Gallagher P M, Lowe G, Fitzgerald T, Bella A, Greene C M, McElvaney N G, O'Neill S J
Division of Respiratory Research, Department of Medicine, RCSI Education and Research Centre, Royal College of Surgeons in Ireland, Beaumont Hospital, Dublin, Ireland.
Thorax. 2003 Feb;58(2):154-6. doi: 10.1136/thorax.58.2.154.
The influence of genetic polymorphisms of interleukin (IL)-10, tumour necrosis factor (TNF)-alpha, and IL-6 gene promoters on severity of systemic inflammatory response syndrome (SIRS) associated with community acquired pneumonia (CAP) was studied.

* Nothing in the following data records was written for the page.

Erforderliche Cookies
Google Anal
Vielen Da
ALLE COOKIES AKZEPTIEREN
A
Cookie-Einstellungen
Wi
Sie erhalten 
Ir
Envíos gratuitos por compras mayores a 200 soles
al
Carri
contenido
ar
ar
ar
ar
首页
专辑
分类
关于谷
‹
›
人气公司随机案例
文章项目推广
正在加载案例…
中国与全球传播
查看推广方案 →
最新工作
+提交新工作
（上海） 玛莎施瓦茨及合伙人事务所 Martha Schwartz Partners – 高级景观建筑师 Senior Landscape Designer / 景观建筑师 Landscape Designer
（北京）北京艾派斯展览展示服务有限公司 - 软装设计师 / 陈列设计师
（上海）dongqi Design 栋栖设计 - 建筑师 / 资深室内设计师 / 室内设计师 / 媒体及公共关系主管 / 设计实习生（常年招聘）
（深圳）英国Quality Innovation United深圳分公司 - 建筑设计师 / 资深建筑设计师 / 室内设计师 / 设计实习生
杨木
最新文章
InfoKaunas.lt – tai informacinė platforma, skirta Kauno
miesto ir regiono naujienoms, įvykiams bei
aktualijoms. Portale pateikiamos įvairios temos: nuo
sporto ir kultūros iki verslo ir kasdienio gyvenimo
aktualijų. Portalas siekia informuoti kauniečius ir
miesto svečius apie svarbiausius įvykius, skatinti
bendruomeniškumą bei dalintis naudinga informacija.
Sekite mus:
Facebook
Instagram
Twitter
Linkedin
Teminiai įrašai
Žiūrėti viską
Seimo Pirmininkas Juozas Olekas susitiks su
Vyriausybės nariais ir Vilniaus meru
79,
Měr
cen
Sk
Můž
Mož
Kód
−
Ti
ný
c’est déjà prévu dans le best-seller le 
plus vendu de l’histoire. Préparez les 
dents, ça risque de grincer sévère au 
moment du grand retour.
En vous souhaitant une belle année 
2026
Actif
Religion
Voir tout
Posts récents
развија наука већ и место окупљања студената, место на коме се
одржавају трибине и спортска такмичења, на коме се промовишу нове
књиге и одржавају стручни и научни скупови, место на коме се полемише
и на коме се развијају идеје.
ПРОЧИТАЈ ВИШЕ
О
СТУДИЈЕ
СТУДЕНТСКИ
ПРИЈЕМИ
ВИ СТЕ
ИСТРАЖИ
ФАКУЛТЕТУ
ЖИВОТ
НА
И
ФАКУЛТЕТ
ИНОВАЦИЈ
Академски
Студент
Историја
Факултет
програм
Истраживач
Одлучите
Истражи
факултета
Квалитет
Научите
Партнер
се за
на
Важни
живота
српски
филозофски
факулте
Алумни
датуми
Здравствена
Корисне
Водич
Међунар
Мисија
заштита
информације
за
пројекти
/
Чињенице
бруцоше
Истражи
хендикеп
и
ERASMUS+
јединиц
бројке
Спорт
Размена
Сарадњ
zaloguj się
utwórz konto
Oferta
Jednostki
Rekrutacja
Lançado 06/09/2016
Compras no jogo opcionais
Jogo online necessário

Using PCR-RFLP analysis we analysed a -1082G/A single nucleotide polymorphism (SNP) of the anti-inflammatory IL-10 gene, a -308G/A SNP of the pro-inflammatory TNF-alpha gene and a -174G/C SNP of the IL-6 gene. Illness severity was stratified according to SIRS score, calculated by presence of up to four physiological indices: temperature, white blood cell count, heart rate and respiratory rate (non-SIRS, SIRS 2, SIRS 3, and SIRS 4).
A statistically significant stepwise increase in frequency of the IL-10 G allele, associated with higher expression of the gene, was observed in patients with increasing severity of illness from non-SIRS (n=19) to SIRS 2 (n=17), SIRS 3 (n=33) and SIRS 4 (n=24). This was primarily due to a higher frequency of the GG genotype with increasing severity from non-SIRS through to SIRS 4. IL-10 G allele frequency was also increased in patients who died as a result of CAP (n=11) compared with CAP survivors (n=82) (p=0.01). No association was seen between the TNF-alpha -308G/A and IL-6 -174G/C SNPs and disease. Additionally, no interaction between all three SNP genotypes and disease severity was observed.
A polymorphism affecting IL-10 expression may influence the severity of illness in patients with CAP.
研究白细胞介素(IL)-10、肿瘤坏死因子(TNF)-α和IL-6基因启动子的基因多态性对社区获得性肺炎(CAP)相关全身炎症反应综合征(SIRS)严重程度的影响。
我们采用聚合酶链反应-限制性片段长度多态性(PCR-RFLP)分析方法,分析抗炎性IL-10基因的-1082G/A单核苷酸多态性(SNP)、促炎性TNF-α基因的-308G/A SNP以及IL-6基因的-174G/C SNP。根据SIRS评分对疾病严重程度进行分层,SIRS评分通过以下四个生理指标计算得出:体温、白细胞计数、心率和呼吸频率(非SIRS、SIRS 2、SIRS 3和SIRS 4)。
随着疾病严重程度从非SIRS(n = 19)增加到SIRS 2(n = 17)、SIRS 3(n = 33)和SIRS 4(n = 24),观察到与基因高表达相关的IL-10 G等位基因频率呈统计学显著的逐步增加。这主要是由于从非SIRS到SIRS 4严重程度增加时GG基因型频率更高。与CAP幸存者(n = 82)相比,因CAP死亡的患者(n = 11)中IL-10 G等位基因频率也增加(p = 0.01)。未观察到TNF-α -308G/A和IL-6 -174G/C SNPs与疾病之间存在关联。此外,未观察到所有三种SNP基因型与疾病严重程度之间存在相互作用。
影响IL-10表达的多态性可能影响CAP患者的疾病严重程度。